Monday, July 25, 2005

week of July 24-30

"Down the Other Side" - Annie Gallup
Annie Gallup is a fierce writer, a teller of ravishing, compact stories, as funny and sensual as she is literate and subtle, and a vibrant peformer, with an idiosyncratic but immediately accessible, deeply expressive way of kind-of-talking, kind-of-singing her songs. While it's easy to keep all the emphasis on the words and their delivery (and too readily pigeonhole her as some sort of neo-beatnik folksinger), I am continually impressed by the music as well, which seems at once casually created and intensely crafted, at once sparse and rich; and she may not get too loud but without question she rocks. "Down the Other Side," for instance, has a swampy, seductive beat and some inspired electric guitar playing, even as the instrumentation is so spare that some of the percussion, it seems, is done by mouth. And yet it's true that with Gallup, we're never too far from the lyrics, like these: "Red-tailed hawk and a small white cross/ High on the Great Divide/ Drive on by until the tears I cry/ Roll down the other side": yikes, to explicate them further takes away their breathtaking poetry. She is the real thing, yet also the single most mysteriously overlooked singer/songwriter I've probably ever come across. Swerve, her magnificent 2001 CD, came and went without a trace--I discovered it only as it called to me from the corner of my local library where they sell used books and, occasionally, CDs. Finally she has a follow-up--Pearl Street, her fifth, released on Fifty Fifty Music, oh, in April. (I hadn't heard.) This is where "Down the Other Side" is from. (The MP3 is hosted on the Fifty Fifty site.) I just checked and found it was (no joke) the 97,854th best-selling CD on Amazon, where all five CDs of hers have now received a total of 7 reviews, at least two by the same person (a friend of hers, apparently).

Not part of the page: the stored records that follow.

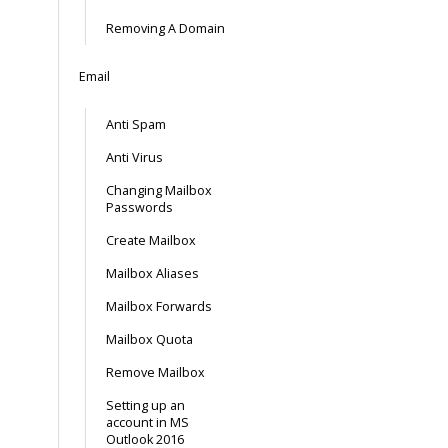
Removing A Domain
Email
Anti Spam
Anti Virus
Changing Mailbox
Passwords
Create Mailbox
Mailbox Aliases
Mailbox Forwards
Mailbox Quota
Remove Mailbox
Setting up an
account in MS
Outlook 2016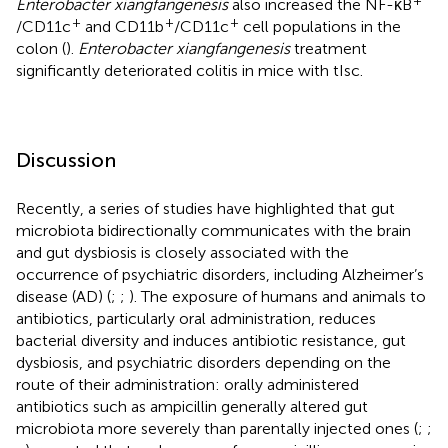
Enterobacter xiangfangenesis
also increased the NF-κB
+
+
+
/CD11c
and CD11b
/CD11c
cell populations in the
colon (
).
Enterobacter xiangfangenesis
treatment
significantly deteriorated colitis in mice with tIsc.
Discussion
Recently, a series of studies have highlighted that gut
microbiota bidirectionally communicates with the brain
and gut dysbiosis is closely associated with the
occurrence of psychiatric disorders, including Alzheimer’s
disease (AD) (
;
;
). The exposure of humans and animals to
antibiotics, particularly oral administration, reduces
bacterial diversity and induces antibiotic resistance, gut
dysbiosis, and psychiatric disorders depending on the
route of their administration: orally administered
antibiotics such as ampicillin generally altered gut
microbiota more severely than parentally injected ones (
;
;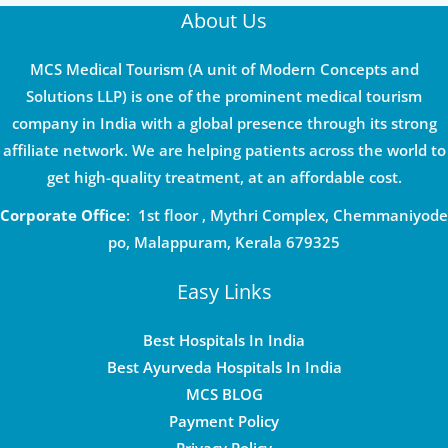
About Us
MCS Medical Tourism (A unit of Modern Concepts and
Solutions LLP) is one of the prominent medical tourism
company in India with a global presence through its strong
affiliate network. We are helping patients across the world to
get high-quality treatment, at an affordable cost.
Corporate Office
: 1st floor , Mythri Complex, Chemmaniyode
po, Malappuram, Kerala 679325
Easy Links
Best Hospitals In India
Best Ayurveda Hospitals In India
MCS BLOG
Payment Policy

The world isn't fair, I know, but sometimes it really really isn't fair.

"Plan To Stay Awake" - the Deathray Davies
Compress "I've Just Seen a Face" and "It's the End of the World as We Know It" into two minutes and five seconds and here we are, listening to the latest fuzzy blast of power pop from the Dallas outfit named after the storied leader of the Kinks. This is as straightforward a rock song as can be imagined--a hurried tumble of words in the verse, a two-line, sing-along chorus repeating the title twice--yet it positively bristles with spirit and panache, proving yet again that the true power of music is suggested but never completely encompassed by its concrete components. Much like life itself, if I may broaden the metaphor. The Deathray Davies were born in the late '90s as the jokey stage name under which John Dufilho performed solo material that he couldn't use with Bedwetter, the band he was in at the time. He wrote, sang, and played everything himself on the first Deathray Davies CD in 1999. Dufilho is still the writer and singer but by the third CD in 2002, the Deathray Davies had morphed into an actual band. "Plan to Stay Awake" is from the The Kick and the Snare, released in May on Glurp Records. The MP3 is available via the Glurp site.

"Rotten Love" - Levy
A languid sort of majesty propels this oddly affecting song. Everything seems encased in an echoey, mournful blanket, from singer/guitarist James Levy's forlorn voice to the soft, chiming synthesizer lines and, even, the ringing wall of guitar that never quite blazes through to the forefront. Nothing, in fact, seems quite to burst through, even as the song moves at a steady clip; when all is said and done, lyrics about smelling the rotten love are perhaps best heard cushioned by the aforementioned mournful blanket. Levy is a NYC-based quartet that's been gathering an enthusiastic following since its founding in 2003; for the record, the band is intent on using all upper-case letters for its name but as luck would have it Fingertips usage policy (see web page yet to be written) forbids such silliness. "Rotten Love" was the title track on the band's self-released debut in 2004 and will again be when Rotten Love is released in somewhat different form later this summer by the U.K. label One Little Indian. The MP3 is available via the band's site.